Plain-text engineering files
* * *

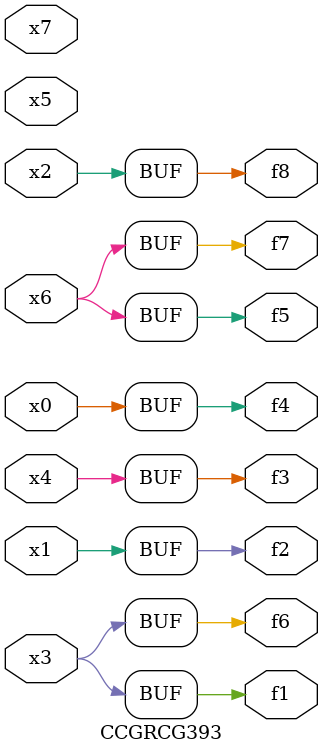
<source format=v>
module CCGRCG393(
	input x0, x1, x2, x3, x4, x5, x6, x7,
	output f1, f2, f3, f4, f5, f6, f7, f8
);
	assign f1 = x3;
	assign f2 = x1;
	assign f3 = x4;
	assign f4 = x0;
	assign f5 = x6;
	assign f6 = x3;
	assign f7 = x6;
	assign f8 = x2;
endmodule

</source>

* * *

TASK TO CARRY OUT:
Whenever "assign" occurs in a line above, copy that line.

EXPECTED OUTPUT:
	assign f1 = x3;
	assign f2 = x1;
	assign f3 = x4;
	assign f4 = x0;
	assign f5 = x6;
	assign f6 = x3;
	assign f7 = x6;
	assign f8 = x2;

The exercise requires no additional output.